Reward is clipped to `[0.0, 1.0]` and combines multiple environment-level signals:

- correctness from visible and hidden pass rate
- syntax validity
- clean execution
- output format compliance
- timeout penalty
- runtime error penalty
- static safety rejection for dangerous imports such as `os`, `subprocess`, `socket`, `pathlib`, and `shutil`

If `verifier.verifier.verify(code, test_cases)` exists, the environment can use it as an optional reward augmentation.
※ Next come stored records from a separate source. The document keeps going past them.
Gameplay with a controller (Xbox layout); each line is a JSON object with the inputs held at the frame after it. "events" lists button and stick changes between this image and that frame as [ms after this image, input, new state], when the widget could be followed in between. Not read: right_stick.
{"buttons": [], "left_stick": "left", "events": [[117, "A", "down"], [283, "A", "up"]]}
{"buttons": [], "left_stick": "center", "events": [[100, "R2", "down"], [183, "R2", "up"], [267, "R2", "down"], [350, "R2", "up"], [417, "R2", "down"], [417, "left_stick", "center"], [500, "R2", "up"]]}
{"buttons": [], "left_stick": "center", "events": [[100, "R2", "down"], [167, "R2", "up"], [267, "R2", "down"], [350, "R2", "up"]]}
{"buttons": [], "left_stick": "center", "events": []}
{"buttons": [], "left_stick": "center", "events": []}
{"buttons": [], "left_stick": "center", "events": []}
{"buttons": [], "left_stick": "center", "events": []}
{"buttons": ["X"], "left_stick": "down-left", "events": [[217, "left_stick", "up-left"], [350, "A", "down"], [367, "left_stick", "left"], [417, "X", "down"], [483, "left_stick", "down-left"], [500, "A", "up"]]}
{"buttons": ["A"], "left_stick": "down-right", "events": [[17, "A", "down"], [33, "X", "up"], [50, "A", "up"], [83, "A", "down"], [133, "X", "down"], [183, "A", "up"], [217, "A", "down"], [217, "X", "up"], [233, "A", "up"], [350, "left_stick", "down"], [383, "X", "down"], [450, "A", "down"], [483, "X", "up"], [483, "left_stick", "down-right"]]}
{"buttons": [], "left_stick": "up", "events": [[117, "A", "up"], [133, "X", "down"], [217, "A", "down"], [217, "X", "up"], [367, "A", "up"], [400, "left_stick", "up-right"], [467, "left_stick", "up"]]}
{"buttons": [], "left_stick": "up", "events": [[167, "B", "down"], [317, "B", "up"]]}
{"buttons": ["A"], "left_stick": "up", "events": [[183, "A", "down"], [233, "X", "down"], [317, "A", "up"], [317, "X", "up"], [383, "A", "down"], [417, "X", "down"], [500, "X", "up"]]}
If the verifier is absent, the environment still works using executor-derived reward.

## Local Setup

Use Python `3.10+`.

```powershell
cd C:\Users\kaust\PycharmProjects\meta-rl-dsa-solver
python -m venv .venv
.\.venv\Scripts\pip install -e .
```

For this local machine, the existing checked-out OpenEnv repo can also be used during development:

```powershell
$env:PYTHONPATH="C:\Users\kaust\PycharmProjects\OpenEnv\src;$PWD"
```

## Smoke Tests

Run the local smoke test:

```powershell
python test.py
```

Check syntax:

```powershell
python -m py_compile models.py env\adapt_env.py env\executor.py env\test_cases.py server\app.py
```

Start the OpenEnv server:

```powershell
uvicorn server.app:app --host 0.0.0.0 --port 7860
```

Useful endpoints:

- `GET /health`
- `GET /schema`
- `POST /reset`
- `POST /step`
- `GET /state`

Example step request:

```powershell
curl -X POST http://localhost:7860/step -H "Content-Type: application/json" -d "{\"action\":{\"code\":\"n=int(input())\nprint(n*2)\"}}"
```

Validate with OpenEnv once dependencies are installed:

```powershell
openenv validate .
```

## Hugging Face Spaces

This repo is Docker Space ready:

```powershell
openenv push --repo-id <your-hf-username>/adapt-dsa-tutor
```

Before final submission, add:

- live Hugging Face Space link
- training reward/loss plots from Disha's run
- before/after code example showing a problem the model failed before training and solved after training
- mini-blog or short video link

## Current Problem Bank

The environment includes a lightweight curated bank:

- `easy_double`
- `easy_sum_two`
- `medium_maximum`
- `medium_count_even`
- `hard_reverse_words`

This is intentionally small for submission-minimum stability. Later work can expand it to 30-50 tiered problems without changing the OpenEnv API.